= ʻĀhualoa =

Unincorporated community in Hawaii, U.S.

ʻĀhualoa is an unincorporated rural area along the Hāmākua Coast on the Island of Hawaiʻi in Hawaii County, Hawaii, United States. The Hawaiian language name is believed to mean "long mound", where ʻāhua means to swell, as a wave, heap, or mound, and loa means long.

== Geography ==

Āhualoa is located at 20°03' North, 155°28' West (20.06, -155.48).

The Old Māmalahoa Highway is the principal road running through Āhualoa. The land is zoned agricultural. A typical lot is 5 acre in size. Land use is for residence and small-scale agriculture, including farming, orchards and livestock.

== History ==
There is no record of Native Hawaiian settlement in the area that is now Āhualoa. It is likely that the Native Hawaiians visited the area for extraction of resources from the ʻōhiʻa lehua-hāpuʻu native forest, but did not live there, as wet forest was not considered a desirable place to live.

According to research for an archaeological survey in 2002, the area that is now Āhualoa:

appears to have been carved out of the upper reaches of at least four ahupuaʻa: Lauka, Kuliahaʻi, Koloaha, and Āhualoa.

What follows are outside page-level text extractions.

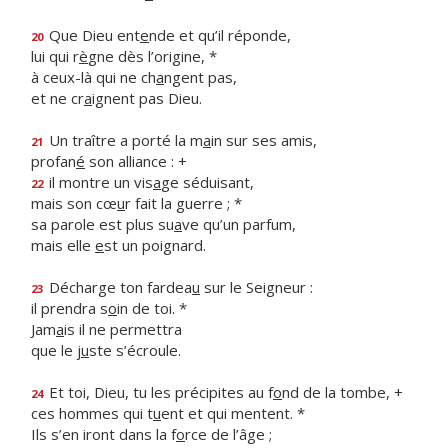
Que Dieu ent
e
nde et qu’il réponde,
20
lui qui r
è
gne dès l’origine, *
à ceux-là qui ne ch
a
ngent pas,
et ne cr
a
ignent pas Dieu.
Un traître a porté la m
a
in sur ses amis,
21
profan
é
son alliance : +
il montre un vis
a
ge séduisant,
22
mais son cœ
u
r fait la guerre ; *
sa parole est plus su
a
ve qu’un parfum,
mais elle
e
st un poignard.
Décharge ton fardea
u
sur le Seigneur :
23
il prendra s
o
in de toi. *
Jam
a
is il ne permettra
que le j
u
ste s’écroule.
Et toi, Dieu, tu les précipites au f
o
nd de la tombe, +
24
ces hommes qui t
u
ent et qui mentent. *
Ils s’en iront dans la f
o
rce de l’âge ;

These are all relatively narrow and short land units that are cut off on the mauka sides by the larger ahupuaʻa of Nienie, which in turn is cut off on its mauka side by the ahupuaʻa of Pāʻauhau. [...] The forest zone in Hāmākua was traditionally a location for collecting wauke and māmaki bark for fish nets and cloth, for bird catching to obtain feathers, and for harvesting koa canoe logs.

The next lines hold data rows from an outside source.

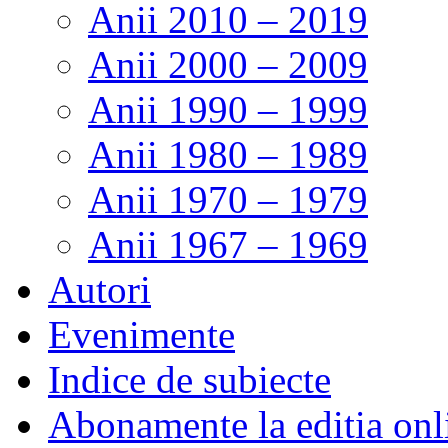
Anii 2010 – 2019
Anii 2000 – 2009
Anii 1990 – 1999
Anii 1980 – 1989
Anii 1970 – 1979
Anii 1967 – 1969
Autori
Evenimente
Indice de subiecte
Abonamente la editia onl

The land of Āhualoa differs from many other parts of Hawaii in that it was never used for either sugarcane plantations or large-scale cattle ranching. Instead, in the late 19th and early 20th century it was allocated to families of sugarcane workers as farm homesteads, and remains largely so today. The families, primarily Japanese and Portuguese in ethnicity, were the first inhabitants of the area, and many of the present residents are descended from those families. The original native forest was cleared and replaced by a patchwork of pasture, farms and windbreaks. Small-scale ranching did occur, and included a slaughterhouse that operated for a century before closing in 2008. Āhualoa was also the location for early plantings of coffee, which is still being grown there today.

In the 1970s, many countercultural families from Oʻahu and the mainland US moved to the Āhualoa area. They brought values and ideals of the back-to-the-land movement. A book of material gathered in 2003, Once Upon Ahualoa, explores the experience of this generation with memories and photographs.

==Infrastructure==
Although the main road through Āhualoa has services (electricity, water, telephone, cable internet), many residents living on side roads depend on rainwater tanks as a supply of water. During 2008–12, improvements were made to the water supply, supported by federal stimulus funding, including a new deep well at the top of Āhualoa, a 1 million gallon storage tank, and an upgrade of the main waterline to a 12" pipe.